Les préjugés ayant la peau dure, une petite taille reste un inconvénient pour un jeune joueur au moment d’être recruté. “Je n’ai jamais été très grand. Quand je suis parti de l’île de Madère, à 13 ans, la plupart des gens disaient que je ne réussirais jamais car j’étais trop petit. Puis, entre 15 et 18 ans, j’ai grandi d’un seul coup, pour atteindre ma taille actuelle”, explique Cristiano Ronaldo (1m85). La même mésaventure est arrivée au défenseur central David Luiz. Considéré trop petit par le São Paulo FC quand il était jeune, il mesure aujourd’hui 1m89 et fait le bonheur de l’équipe du Brésil et de Chelsea.
Derrière aussi
Les petits défenseurs se caractérisent souvent par un apport offensif supérieur à la moyenne. L’Allemand Philipp Lahm (1m70), le Brésilien Roberto Carlos (1m68), le Joueur Mondial de la FIFA 2006 Fabio Cannavaro (1m74), le champion du monde 1998 Bixente Lizarazu (1m69) en sont de bons exemples. Sans oublier les gardiens, à commencer par le légendaire portier mexicain Jorge Campos (1m73).
“Celui qui a tout dès le départ, il ne se fait pas violence. Nous, les petits, quand on s’engage, c’est à 120 %. Le mental, ça fait grandir”

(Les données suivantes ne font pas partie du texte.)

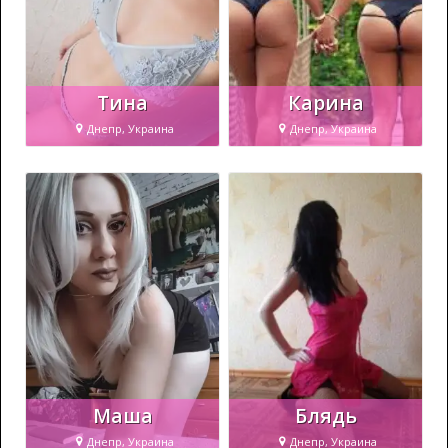
Тина
Карина
Днепр, Украина
Днепр, Украина
Маша
Блядь
Днепр, Украина
Днепр, Украина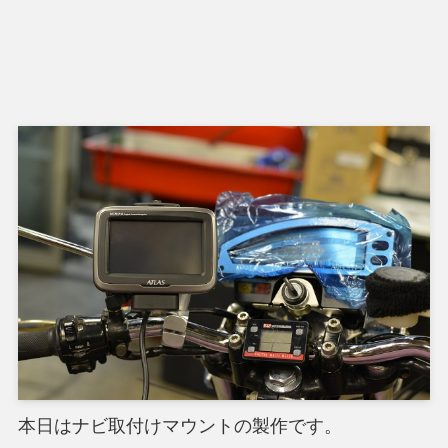
本日はナビ取付けマウントの製作です。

Bixente Lizarazu, champion du monde avec la France en 1998
“A 15 ans, le responsable de la section sport-étude de Mérignac m’a affirmé que je n’avais pas le niveau pour être footballeur professionnel. Une vraie claque ! Quand vous êtes gamin et qu’on vous assène que vous êtes trop frêle, ça vous donne la rage. Mais je suis un têtu. J’ai tenu bon. En début de carrière, je pesais 69 kilos pour 1m69. Je me suis épaissi au fil des saisons jusqu’à atteindre 75 kilos. Un physique de petit bison très adapté au duel”, raconte Liza, qui a passé 12 ans en équipe de France, avant de prendre sa retraite internationale en 2004. “Celui qui a tout dès le départ, il ne se fait pas violence. Nous, les petits, quand on s’engage, c’est à 120 %. Le mental, ça fait grandir.”

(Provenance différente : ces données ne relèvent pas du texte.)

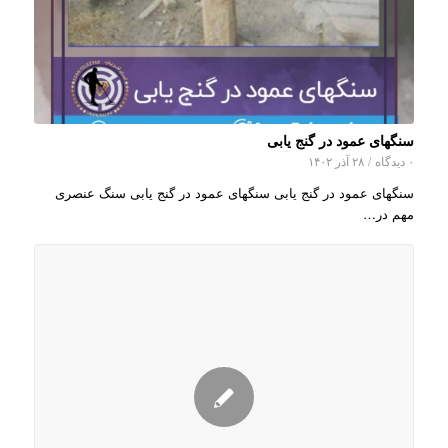
سنگهای عمود در گنج یابی
۰ دیدگاه
/
۲۸ آذر ۱۴۰۲
سنگهای عمود در گنج یابی سنگهای عمود در گنج یابی سنگ عنصری
مهم در…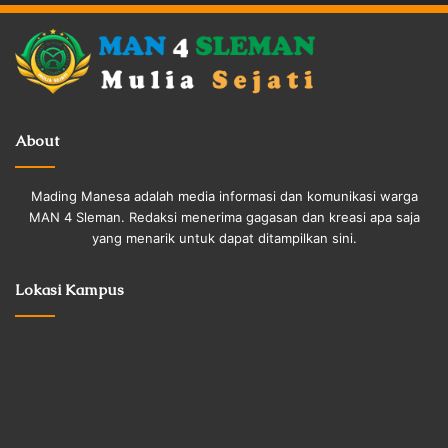
About
Mading Manesa adalah media informasi dan komunikasi warga
MAN 4 Sleman. Redaksi menerima gagasan dan kreasi apa saja
yang menarik untuk dapat ditampilkan sini.
Lokasi Kampus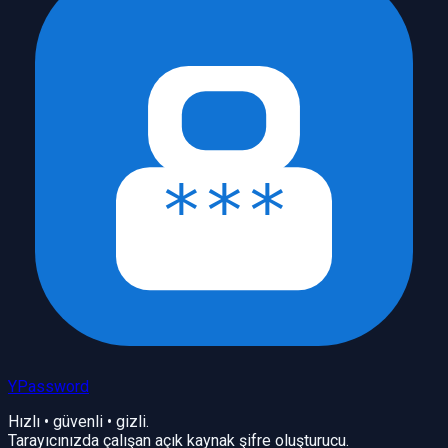
YPassword
Hızlı • güvenli • gizli.
Tarayıcınızda çalışan açık kaynak şifre oluşturucu.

À l’heure actuelle, les petits continuent de tordre le cou aux préjugés. Nous avons évoqué Messi, Xavi et Iniesta. Dans les rangs barcelonais, on peut également citer David Villa (1m75), Pedro (1m69) ou encore Bojan Krkic (1m71). En Italie, l’Udinese possède l’une des meilleures attaques de Serie A grâce à deux buteurs miniatures, Antonio Di Natale (1m70) et Alexis Sánchez (1m72). Et que dire de Wesley Sneijder (1m70), champion d’Europe en titre avec l’Inter Milan et vice-champion du monde avec les Pays-Bas ? En conclusion, s’il existe bien un domaine où la taille n’est pas déterminante, c’est bien le football.